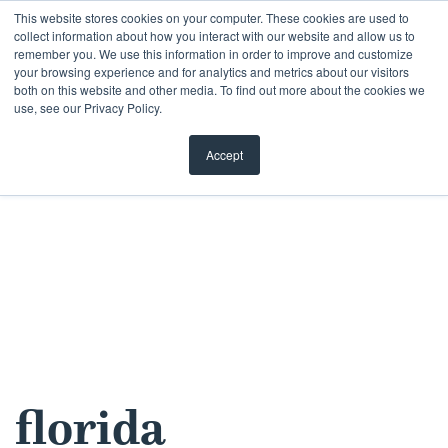
Skip
This website stores cookies on your computer. These cookies are used to
collect information about how you interact with our website and allow us to
to
remember you. We use this information in order to improve and customize
content
your browsing experience and for analytics and metrics about our visitors
both on this website and other media. To find out more about the cookies we
use, see our Privacy Policy.
Accept
florida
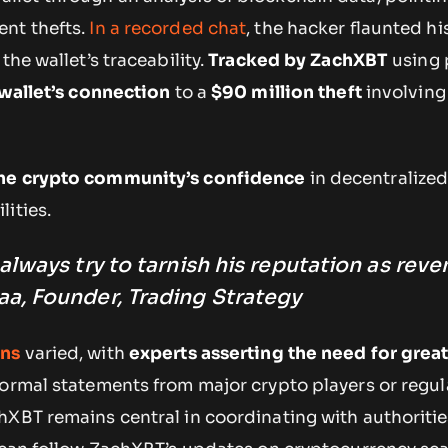
nt thefts.
In a recorded chat
, the hacker flaunted hi
the wallet’s traceability.
Tracked by ZachXBT
using 
 wallet’s connection
to a
$90 million theft
involving
he crypto community’s confidence
in decentralized
ities.
lways try to tarnish his reputation as reve
, Founder, Trading Strategy
ons
varied, with
experts asserting the need for grea
formal statements from major crypto players or regul
hXBT remains central in coordinating with authoritie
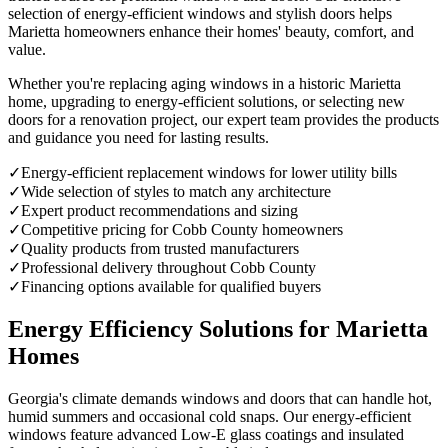
selection of energy-efficient windows and stylish doors helps
Marietta homeowners enhance their homes' beauty, comfort, and
value.
Whether you're replacing aging windows in a historic Marietta
home, upgrading to energy-efficient solutions, or selecting new
doors for a renovation project, our expert team provides the products
and guidance you need for lasting results.
✓
Energy-efficient replacement windows for lower utility bills
✓
Wide selection of styles to match any architecture
✓
Expert product recommendations and sizing
✓
Competitive pricing for Cobb County homeowners
✓
Quality products from trusted manufacturers
✓
Professional delivery throughout Cobb County
✓
Financing options available for qualified buyers
Energy Efficiency Solutions for Marietta
Homes
Georgia's climate demands windows and doors that can handle hot,
humid summers and occasional cold snaps. Our energy-efficient
windows feature advanced Low-E glass coatings and insulated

About this exercise: Say how many lines in the listing include the word "efficient", giving nothing but the number.

Problem solution: 4